— TEXTE ÉTUDIÉ —
******

La Cour estime que « … l’absence d’indication dans le procès-verbal tant en ligne qu’en magasin de la qualité de stagiaire du conseil [de la requérante] constitue une violation du principe de loyauté de l’administration de la preuve qui affecte la validité des deux procès-verbaux de constat d’achat ».

Ainsi, la déloyauté résiderait dans le fait que l’huissier n’a pas mentionné la qualité de la personne dont il a consigné l’achat et non dans le fait que cette personne n’est pas un tiers indépendant.

Il peut en effet sembler légitime que le poursuivi en contrefaçon puisse identifier la personne ayant effectué l’achat.

La Cour d’appel se réfère cependant à l’article 6§ 1 de la Convention européenne de sauvegarde droits de l’homme et des libertés fondamentales et à l’article 9 du code de procédure civile, comme l’avait fait la Cour de cassation dans son arrêt du 25 janvier 2017 et dans les mêmes termes (Cass. 1ère civ., 25 janv. 2017, n° 15-25210) : « Il résulte de [ces dispositions], ensemble le principe de loyauté dans l’administration de la preuve, que le droit à un procès équitable commande que la personne qui assiste l’huissier instrumentaire lors de l’établissement d’un procès-verbal de constat soit indépendante de la partie requérante »

******

— DONNÉES ÉTUDIÉES —
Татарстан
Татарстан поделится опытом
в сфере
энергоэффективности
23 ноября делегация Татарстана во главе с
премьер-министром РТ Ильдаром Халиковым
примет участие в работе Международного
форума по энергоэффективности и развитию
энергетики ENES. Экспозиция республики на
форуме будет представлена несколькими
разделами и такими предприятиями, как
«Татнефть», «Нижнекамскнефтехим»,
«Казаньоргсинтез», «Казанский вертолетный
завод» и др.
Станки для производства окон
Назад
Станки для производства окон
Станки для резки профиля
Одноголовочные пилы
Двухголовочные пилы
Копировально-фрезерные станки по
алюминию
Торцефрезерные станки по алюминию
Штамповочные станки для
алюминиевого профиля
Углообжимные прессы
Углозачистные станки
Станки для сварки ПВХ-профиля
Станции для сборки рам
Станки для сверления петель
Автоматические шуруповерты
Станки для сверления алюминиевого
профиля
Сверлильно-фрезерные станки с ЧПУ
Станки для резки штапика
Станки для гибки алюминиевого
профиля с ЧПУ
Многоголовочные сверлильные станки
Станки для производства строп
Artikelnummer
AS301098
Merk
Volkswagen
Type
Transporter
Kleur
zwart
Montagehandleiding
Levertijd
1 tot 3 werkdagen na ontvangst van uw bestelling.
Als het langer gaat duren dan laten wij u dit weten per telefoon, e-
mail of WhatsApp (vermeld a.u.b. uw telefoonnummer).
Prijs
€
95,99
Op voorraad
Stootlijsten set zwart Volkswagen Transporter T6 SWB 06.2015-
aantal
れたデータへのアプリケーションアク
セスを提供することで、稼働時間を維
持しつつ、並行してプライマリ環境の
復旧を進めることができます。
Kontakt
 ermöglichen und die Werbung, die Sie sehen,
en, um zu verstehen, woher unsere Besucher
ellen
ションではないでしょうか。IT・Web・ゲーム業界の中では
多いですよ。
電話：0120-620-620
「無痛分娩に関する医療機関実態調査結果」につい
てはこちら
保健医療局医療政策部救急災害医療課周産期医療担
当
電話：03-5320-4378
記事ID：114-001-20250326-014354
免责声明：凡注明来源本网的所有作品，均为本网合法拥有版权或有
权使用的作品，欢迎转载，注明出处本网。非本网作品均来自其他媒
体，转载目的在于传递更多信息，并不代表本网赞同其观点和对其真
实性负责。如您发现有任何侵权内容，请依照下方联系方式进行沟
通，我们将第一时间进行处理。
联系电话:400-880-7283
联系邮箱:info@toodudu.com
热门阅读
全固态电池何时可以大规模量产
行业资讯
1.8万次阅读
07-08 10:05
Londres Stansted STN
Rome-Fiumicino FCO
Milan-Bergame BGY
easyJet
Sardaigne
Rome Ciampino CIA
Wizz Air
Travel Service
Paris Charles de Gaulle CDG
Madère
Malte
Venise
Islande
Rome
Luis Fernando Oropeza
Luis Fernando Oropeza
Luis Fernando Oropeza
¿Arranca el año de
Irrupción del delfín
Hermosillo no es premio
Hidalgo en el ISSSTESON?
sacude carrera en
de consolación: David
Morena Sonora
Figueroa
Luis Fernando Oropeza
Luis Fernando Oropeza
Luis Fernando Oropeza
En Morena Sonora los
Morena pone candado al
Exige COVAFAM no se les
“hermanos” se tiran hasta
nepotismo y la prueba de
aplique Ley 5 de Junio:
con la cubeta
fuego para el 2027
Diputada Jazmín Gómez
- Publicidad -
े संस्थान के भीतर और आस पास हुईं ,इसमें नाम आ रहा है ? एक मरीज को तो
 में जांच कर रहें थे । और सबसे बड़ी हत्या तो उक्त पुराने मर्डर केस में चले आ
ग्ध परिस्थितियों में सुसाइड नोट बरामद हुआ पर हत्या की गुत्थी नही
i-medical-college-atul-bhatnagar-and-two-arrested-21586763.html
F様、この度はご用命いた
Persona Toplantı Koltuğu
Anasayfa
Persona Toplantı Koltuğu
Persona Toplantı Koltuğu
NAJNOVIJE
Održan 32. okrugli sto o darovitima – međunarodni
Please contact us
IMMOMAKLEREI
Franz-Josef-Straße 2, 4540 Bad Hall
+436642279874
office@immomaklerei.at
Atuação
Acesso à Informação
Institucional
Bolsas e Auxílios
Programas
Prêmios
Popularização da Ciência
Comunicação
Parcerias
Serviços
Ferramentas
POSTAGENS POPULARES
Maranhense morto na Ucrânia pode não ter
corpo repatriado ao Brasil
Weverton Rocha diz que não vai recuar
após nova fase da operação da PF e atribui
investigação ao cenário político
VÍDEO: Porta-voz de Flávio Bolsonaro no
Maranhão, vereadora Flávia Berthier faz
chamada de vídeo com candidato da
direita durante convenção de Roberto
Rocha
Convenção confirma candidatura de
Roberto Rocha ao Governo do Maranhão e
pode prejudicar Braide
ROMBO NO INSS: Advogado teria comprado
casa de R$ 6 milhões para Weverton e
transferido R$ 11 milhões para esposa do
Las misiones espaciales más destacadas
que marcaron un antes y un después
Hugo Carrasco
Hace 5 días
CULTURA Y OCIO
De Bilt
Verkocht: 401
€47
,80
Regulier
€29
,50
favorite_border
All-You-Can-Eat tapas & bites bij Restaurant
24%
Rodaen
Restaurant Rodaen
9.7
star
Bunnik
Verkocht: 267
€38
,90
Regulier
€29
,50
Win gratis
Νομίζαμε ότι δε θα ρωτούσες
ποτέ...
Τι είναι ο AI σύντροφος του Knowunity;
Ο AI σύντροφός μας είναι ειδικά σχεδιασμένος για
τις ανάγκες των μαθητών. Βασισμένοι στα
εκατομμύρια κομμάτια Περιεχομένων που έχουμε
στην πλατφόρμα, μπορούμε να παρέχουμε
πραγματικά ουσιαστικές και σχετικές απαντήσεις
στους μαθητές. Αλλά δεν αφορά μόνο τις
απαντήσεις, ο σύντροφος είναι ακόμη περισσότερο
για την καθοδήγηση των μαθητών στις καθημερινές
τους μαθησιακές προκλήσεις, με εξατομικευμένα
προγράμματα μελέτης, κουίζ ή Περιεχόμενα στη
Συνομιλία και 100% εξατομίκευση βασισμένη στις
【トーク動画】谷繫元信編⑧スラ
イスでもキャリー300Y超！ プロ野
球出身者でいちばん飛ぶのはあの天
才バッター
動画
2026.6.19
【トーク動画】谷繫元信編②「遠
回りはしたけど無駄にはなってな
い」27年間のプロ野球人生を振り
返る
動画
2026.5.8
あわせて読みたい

******

— TÂCHES À ACCOMPLIR —
(a) D'après le texte sur la loyauté de la preuve dans les constats d'achat, quelle mention manquait dans les procès-verbaux selon la Cour ?
(b) Poursuivez le texte sur la loyauté de la preuve dans les constats d'achat, à la suite de sa dernière phrase.
La liste forme un matériau à part, distinct du texte.

— RÉPONSES NUMÉROTÉES —
(a) La qualité de stagiaire du conseil de la requérante.

(b)
Simple précaution de pure forme pour éviter une éventuelle censure de la haute juridiction ou attendu de principe, il est difficile de le savoir, seul le défaut d’indication dans le procès-verbal de la qualité de l’acheteur ayant en définitive été jugé déloyal par la Cour.

Quoi qu’il en soit, annuler un constat d’achat au seul motif que le tiers acheteur n’est pas indépendant du requérant ne nous semble pas justifié, cette jurisprudence consacrant ainsi une présomption de mauvaise foi.

Il convient de distinguer le constat d’achat sur internet et le constat d’achat dans un magasin.

S’agissant de constats d’achat sur internet, la solution dégagée par la Cour de cassation dans son arrêt précité du 25 janvier 2017 ne nous paraît pas se justifier.

Comme le Tribunal de grande instance de Paris l’a déjà jugé, l’huissier ne se livre dans ce cas qu’à des constatations purement matérielles « en présence de la personne qui a procédé elle-même aux opérations d’achat du produit, de sorte qu’est à exclure de la part de celle-ci toute manœuvre ou toute absence de neutralité, destinée à servir les intérêts du requérant, client du Cabinet de son maître de stage » (TGI Paris, 3ème ch., 3ème sect., 26 oct. 2018, n° 16/07672).

Contrairement à un constat d’achat dans un magasin au cours duquel l’huissier reste posté à l’extérieur, le constat est ici réalisé de bout en bout en présence de l’huissier, ce qui exclut tout risque de « manœuvres » et/ou de « stratagèmes » de la part de l’acheteur, qu’il soit ou non indépendant de la partie requérante.

Et lorsque les produits commandés sur internet sont livrés directement à l’Etude de l’huissier, seconde étape du constat, aucune « manipulation » ne peut non plus intervenir de la part de l’acheteur.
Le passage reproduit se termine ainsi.